Woodward was among the leaders, committing to construction of a sparkling new campus in neighboring Loves Park. But it wasn’t just a sentimental decision—Woodward’s expansion was driven by the need to meet the demands of a burgeoning aerospace industry.

“Woodward always has been a great design company,” Patel said. “Now we have grown into a great process innovation company. We can connect the whole system. We do design and testing and then put the production line in place. That gave us a great investment opportunity.”

The challenge of developing a workforce faces every manufacturer today. In a community recovering from double-digit unemployment, new approaches were needed. “With our growth, we were forced to think differently,” said Patel. “We laid out a 10-year plan for hiring and training and worked with Rock Valley Community College to put together a program for high school grads.”

The growth pattern for Woodward also drives a more liberal approach to skill set assessment. “If we can get a high school grad or someone who works at Subway or a junior college student or anyone in between, we should be able to train them,” Patel said. “Regardless of the skill set they have, they will progress rapidly if they are willing to learn. Even those with a slower learning pace can find a good position if they are willing to learn.”

“We hire based on two things: attitude and aptitude,” Patel added. “As long as they are willing to learn, we are a learning culture.”

For companies with talents stretched thin, Ingersoll Machine Tool has altered its business model to provide help. Its machine tools have sensors that let operators monitor the equipment health, but Ingersoll will also provide monitoring and servicing as part of the contract, as well as remote monitoring.

With its in-house machining business, Ingersoll can turn the capital expenditure of a customer’s new machine tool into an operational cost of doing the machining offsite. “We can supply services to customer and get closer to them, which lets us work hand-in-hand to determine how customer wants to run the machine,” Storie said. “Many companies are not adept at doing ROI calculations. We can help them justify putting together a capital expense plan.”

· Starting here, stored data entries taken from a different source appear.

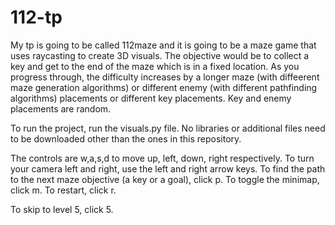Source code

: # 112-tp
My tp is going to be called 112maze and it is going to be a maze game that uses raycasting to create 3D visuals. The objective would be to collect a key and get to the end of the maze which is in a fixed location. As you progress through, the difficulty increases by a longer maze (with diffeerent maze generation algorithms) or different enemy (with different pathfinding algorithms) placements or different key placements. Key and enemy placements are random.

To run the project, run the visuals.py file. No libraries or additional files need to be downloaded other than the ones in this repository.

The controls are w,a,s,d to move up, left, down, right respectively. To turn your camera left and right, use the left and right arrow keys. To find the path to the next maze objective (a key or a goal), click p. To toggle the minimap, click m. To restart, click r.

To skip to level 5, click 5.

Superior Joining Technology also sees the value of being creative in attracting workers. “We’ve involved in the community and our brand is well known, so we have a lot of interaction with young people,” says Beach-Shelow. “We sponsor high school robotics and Lego teams and support the Quiz Bowl on local TV station where high-school students compete.

“Name recognition is important,” she added. “We give many, many tours of the plant. We try to create a work environment that makes employees want to stay. More than half of our workers are 45 or younger. Strategically, that has been a goal. We always have an 18- or 19-year-old in training.”

The aerospace industry is guiding Rockford back to vitality. Unemployment has plummeted by two-thirds in the last decade to where it is now below 5%.

“3D printing puts us in the forefront of most industries,” Beach-Shelow said. “Every customer is saying to engineers, ‘Do an analysis of 3D metal printing vs. traditional design’ and every customer is asking ‘How can we combine traditional and non-traditional manufacturing?’ ”

“The next frontier is leveraging what we see as the digital twin,” said Patel. “We have barely started tapping into its potential. We can pull up a model of an entire plant and see what our capacity is. From there, we need to know how to connect all those dots.

“The technology is there. The know-how is there,” Patel added. “Whoever solves that problem will differentiate themselves in the world.”